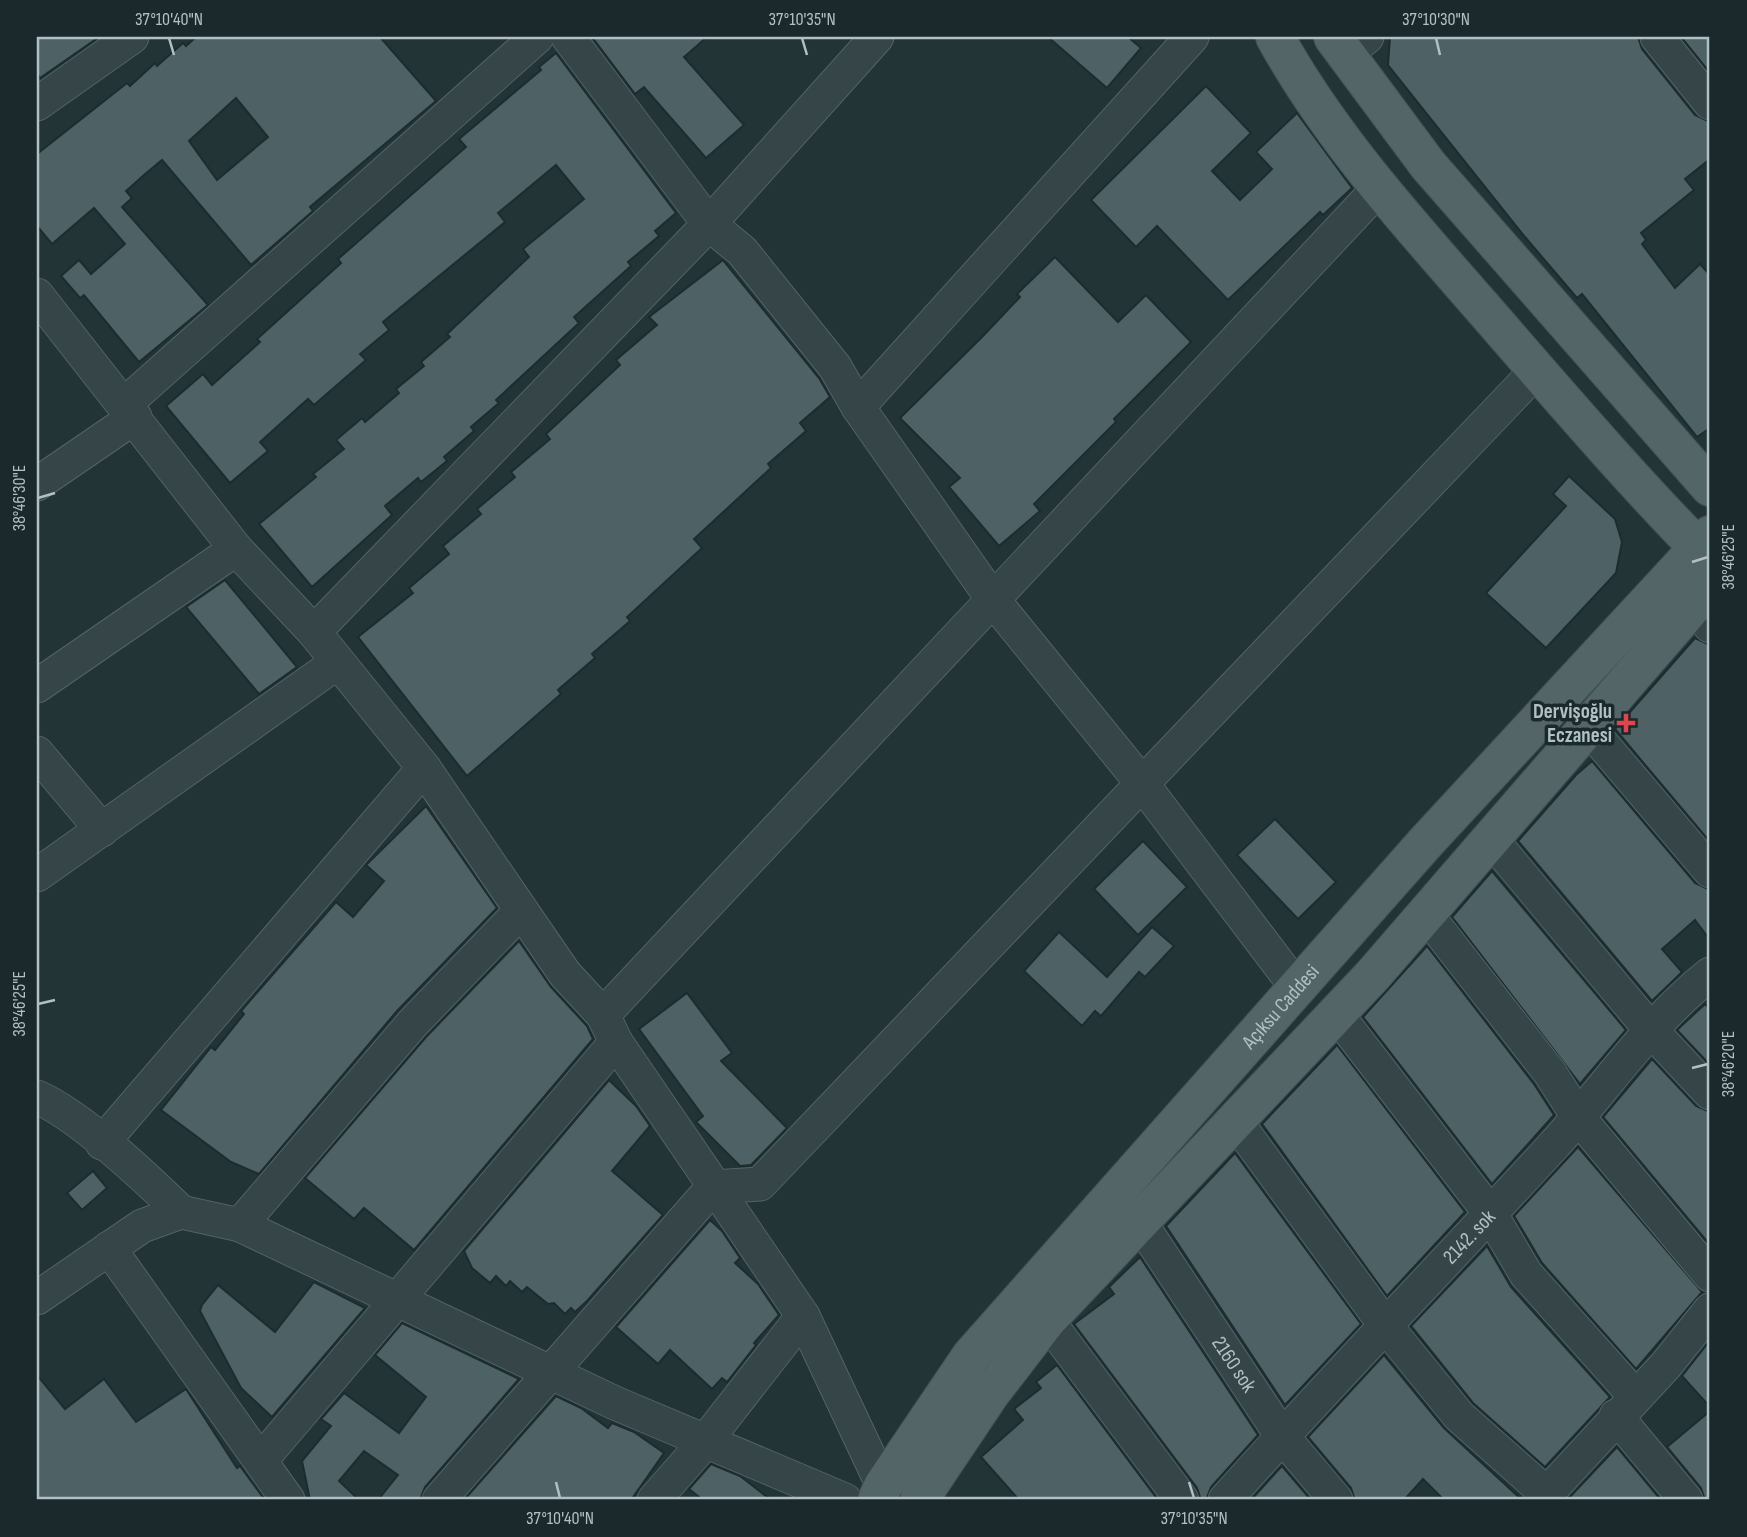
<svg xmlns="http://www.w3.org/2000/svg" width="1747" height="1537" font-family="'Sofia Sans Condensed',sans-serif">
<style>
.building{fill:#4e6265;stroke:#1d2c2e;stroke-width:2;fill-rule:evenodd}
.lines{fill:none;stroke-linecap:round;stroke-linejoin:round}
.minor-casing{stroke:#546365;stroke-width:35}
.major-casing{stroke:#425153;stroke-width:40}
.minor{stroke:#364547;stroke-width:33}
.major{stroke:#546567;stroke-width:38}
.ticks{fill:none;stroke:#b1c0c3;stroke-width:2.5}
.health-dot{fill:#e0444e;stroke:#1b292c;stroke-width:2.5}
.labels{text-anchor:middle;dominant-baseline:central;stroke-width:7;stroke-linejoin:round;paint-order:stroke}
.poi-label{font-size:21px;font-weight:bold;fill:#b1c0c3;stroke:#1b292c;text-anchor:end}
.street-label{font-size:21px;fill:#b1c0c3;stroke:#1b292c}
.neatline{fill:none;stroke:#b1c0c3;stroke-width:2.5}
.ticks-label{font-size:18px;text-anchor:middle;fill:#b1c0c3}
</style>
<rect width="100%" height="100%" fill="#233436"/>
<g class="building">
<polygon points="37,37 99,37 40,78 37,73"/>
<path d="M196 37H380L436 101 310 207 313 211 251 265 162 160 144 175 126 191 132 198 122 207 208 305 139 362 84 295 80 298 61 276 79 260 91 274 125 244 94 208 52 244 37 226V154L127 83 130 86 155 63 157 66 183 43 186 46ZM236 98 268 137 217 180 189 141Z"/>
<polygon points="592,37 707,37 684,57 744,125 706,158 644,87 635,94"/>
<polygon points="1048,37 1128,37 1141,48 1107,88"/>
<polygon points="1390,37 1638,37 1642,49 1695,115 1710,122 1710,159 1685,179 1694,190 1641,233 1646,240 1642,244 1675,288 1700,264 1710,275 1710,428 1697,437 1582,294 1577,298 1525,237 1388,65"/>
<polygon points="1681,37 1710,37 1710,73"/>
<polygon points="556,53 676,213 655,231 659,236 628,262 631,266 574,317 579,323 496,400 499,403 471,427 474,431 444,457 447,461 421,482 418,478 385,506 392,515 312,587 259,524 316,477 313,474 344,449 336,440 362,418 365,422 399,393 396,389 424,366 421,362 450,337 447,334 529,257 523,249 584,199 556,165 498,213 505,222 383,322 389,330 360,354 366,360 314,405 308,399 260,442 268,451 230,483 166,406 203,374 212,385 260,342 257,339 341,263 338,259 466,147 459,139 541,70 539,67"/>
<polygon points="1206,86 1251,133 1212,171 1240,200 1272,169 1256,152 1297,113 1352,188 1323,215 1320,212 1228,300 1157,226 1136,247 1091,200"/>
<polygon points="1055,257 1118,322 1146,295 1191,342 1114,419 1116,422 1034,504 1040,511 999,546 949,487 960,478 900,418 982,337 1020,297 1017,294"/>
<polygon points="723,260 819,378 830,397 800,423 806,431 768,464 771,468 694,539 702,548 627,617 630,621 592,654 595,658 558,690 561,694 467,776 358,637 413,593 409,588 449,554 443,546 481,514 477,509 515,477 511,472 550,439 546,434 620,365 616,360 657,325 649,317"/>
<polygon points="1569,476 1615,519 1622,542 1616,573 1546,648 1486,593 1566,506 1553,494"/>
<polygon points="225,580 297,667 259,694 186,607"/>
<polygon points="1695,638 1710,645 1710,842 1615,729"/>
<polygon points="1592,761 1695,883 1710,890 1710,940 1695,920 1662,949 1682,972 1652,1001 1518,841 1576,775"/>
<polygon points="426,806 497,908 397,1011 259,1174 231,1162 161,1110 211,1047 215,1050 244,1014 241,1011 336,902 353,917 384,881 366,865"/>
<polygon points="1275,819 1336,882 1298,919 1237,855"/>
<polygon points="1143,841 1187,887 1138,935 1094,889"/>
<polygon points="1492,871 1626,1030 1580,1084 1452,917"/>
<polygon points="1152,927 1174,946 1145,977 1139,972 1101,1016 1095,1011 1082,1026 1024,971 1059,932 1107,977"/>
<polygon points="519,941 551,987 587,1026 593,1039 414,1250 364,1208 354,1219 305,1178 426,1037"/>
<polygon points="1427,946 1534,1084 1554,1115 1492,1184 1363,1017"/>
<polygon points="687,993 732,1053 721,1061 787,1128 751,1165 740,1166 696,1122 703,1116 639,1029"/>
<polygon points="1705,1004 1710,1009 1710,1065 1677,1030"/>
<polygon points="1337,1045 1465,1212 1387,1296 1262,1124"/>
<polygon points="1652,1059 1696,1106 1710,1112 1710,1245 1603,1117"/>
<polygon points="609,1080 636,1106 650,1126 612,1171 663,1215 587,1301 575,1312 571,1308 565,1314 554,1303 548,1304 527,1287 522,1292 510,1281 506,1286 496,1276 490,1283 472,1268 464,1251"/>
<polygon points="1578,1147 1702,1292 1636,1369 1542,1263 1514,1216"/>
<polygon points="1235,1153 1361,1324 1285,1405 1166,1226"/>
<polygon points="93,1171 107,1188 82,1210 67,1193"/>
<polygon points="710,1220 722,1231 740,1258 735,1263 758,1284 779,1315 754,1343 756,1345 727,1382 722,1378 712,1389 670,1350 658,1364 616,1327"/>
<polygon points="1487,1246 1511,1287 1610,1397 1545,1467 1473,1403 1411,1326"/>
<polygon points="1140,1257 1258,1435 1211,1487 1206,1500 1201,1500 1197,1488 1074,1324 1114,1294 1109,1287"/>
<polygon points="314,1282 365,1308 272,1417 241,1388 200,1311 202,1305 218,1285 275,1332"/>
<polygon points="402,1323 519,1379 425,1487 420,1500 378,1500 398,1475 364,1451 339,1481 359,1500 310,1500 302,1461 331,1426 321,1419 344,1393 399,1433 426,1397 375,1355"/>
<polygon points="1708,1343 1710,1346 1710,1407 1682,1376"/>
<polygon points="1384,1355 1444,1428 1522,1500 1444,1500 1423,1479 1404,1500 1355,1500 1351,1488 1308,1437"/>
<polygon points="1057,1365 1158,1500 1019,1500 981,1457 1023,1420 1014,1409 1041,1388 1036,1382"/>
<polygon points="37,1375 65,1409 104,1379 136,1422 186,1389 237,1468 240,1466 265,1500 37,1500"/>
<polygon points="556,1396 581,1408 608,1428 612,1423 634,1432 664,1453 631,1500 464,1500"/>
<polygon points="1710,1411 1710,1500 1705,1500 1701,1488 1667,1447"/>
<polygon points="1617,1447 1661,1500 1567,1500"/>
<polygon points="711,1464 740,1476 771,1500 703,1500 689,1489"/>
<polygon points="1282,1466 1311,1500 1251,1500 1280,1468"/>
</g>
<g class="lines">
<g class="minor-casing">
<g id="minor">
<polyline points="877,37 709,224 742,251 835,367 858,407 994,601 1141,782 1297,988"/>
<polyline points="1657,37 1710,103"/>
<polyline points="1344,55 1367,37"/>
<polyline points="37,104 132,37"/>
<polyline points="37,295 236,549 314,632 424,768 565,974 603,1015 616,1042 803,1316 883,1486 900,1500"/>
<polyline points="125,404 537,37"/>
<polyline points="858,407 1192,37"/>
<polyline points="37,484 135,417"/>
<polyline points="1692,604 1710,626"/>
<polyline points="314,632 709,224 568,37"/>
<polyline points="37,686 236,549"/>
<polyline points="1587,726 1710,871"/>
<polyline points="37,753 102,830"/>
<polyline points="1491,839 1650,1029 1710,1093"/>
<polyline points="37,875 338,662"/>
<polyline points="1426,914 1550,1073 1579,1118 1710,1275"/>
<polyline points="1335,1012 1490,1213 1526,1274 1635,1396"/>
<polyline points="603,1015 1379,188"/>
<path d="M37 1097C81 1116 146 1178 181 1212"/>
<polyline points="1234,1119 1385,1325 1459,1416 1547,1494"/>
<polyline points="102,1143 424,768"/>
<path id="s1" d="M1139 1221 1282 1436 1336 1500"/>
<polyline points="240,1225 412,1024 521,911"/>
<polyline points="109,1248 288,1500"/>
<polyline points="37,1298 142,1226 181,1212 240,1225 615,1403 845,1500"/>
<polyline points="1047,1320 1182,1500"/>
<polyline points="1616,1416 1686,1500"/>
<polyline points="262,1459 616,1042"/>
<polyline points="439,1500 713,1187 760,1184 1537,370"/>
<polyline points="654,1500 704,1443 803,1316"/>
<path id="s2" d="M1225 1500C1332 1380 1445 1264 1553 1146 1606 1088 1648 1023 1710 974"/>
<polyline points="1541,1500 1666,1365 1710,1310"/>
</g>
</g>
<g class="major-casing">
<g id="major">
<path d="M1275 37C1330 137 1407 221 1482 307 1556 392 1630 479 1710 560"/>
<polyline points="1333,37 1428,165 1710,487"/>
<path id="s3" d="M877 1500 883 1486 971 1356 1426 842 1710 535"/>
<polyline points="919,1500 990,1394 1047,1320 1373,975 1710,586"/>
</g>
</g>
<use href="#minor" class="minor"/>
<use href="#major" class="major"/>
</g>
<path class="ticks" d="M169 38 174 55M802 38 807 55M1436 38 1440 55M38 498 55 493M1692 562 1708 557M38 1004 55 1000M1692 1068 1708 1064M556 1482 560 1498M1189 1482 1194 1498"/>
<path class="health-dot" d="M1622.5 712.5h7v7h7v7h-7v7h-7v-7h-7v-7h7z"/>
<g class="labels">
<g class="poi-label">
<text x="1612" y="711">Dervişoğlu<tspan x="1612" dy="24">Eczanesi</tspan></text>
</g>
<g class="street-label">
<text stroke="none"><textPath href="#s3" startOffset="639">Açıksu Caddesi</textPath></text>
<text stroke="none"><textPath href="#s2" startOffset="359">2142. sok</textPath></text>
<text stroke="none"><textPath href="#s1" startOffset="172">2160 sok</textPath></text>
</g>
</g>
<rect width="1747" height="1537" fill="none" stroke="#1b292c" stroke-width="77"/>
<rect x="38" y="38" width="1670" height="1460" class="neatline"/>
<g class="ticks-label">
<text x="169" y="25">37°10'40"N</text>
<text x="802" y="25">37°10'35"N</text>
<text x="1436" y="25">37°10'30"N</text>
<text transform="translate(19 498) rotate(-90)" y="6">38°46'30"E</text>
<text transform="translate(1728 557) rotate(-90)" y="6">38°46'25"E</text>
<text transform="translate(19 1004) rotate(-90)" y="6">38°46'25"E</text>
<text transform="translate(1728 1064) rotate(-90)" y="6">38°46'20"E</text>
<text x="560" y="1524">37°10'40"N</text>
<text x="1194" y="1524">37°10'35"N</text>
</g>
</svg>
—————
▶ [WORK TASK] Find each line in the records holding the string "lines" and show it.

▶ [WRITTEN RESPONSE]
.lines{fill:none;stroke-linecap:round;stroke-linejoin:round}
<g class="lines">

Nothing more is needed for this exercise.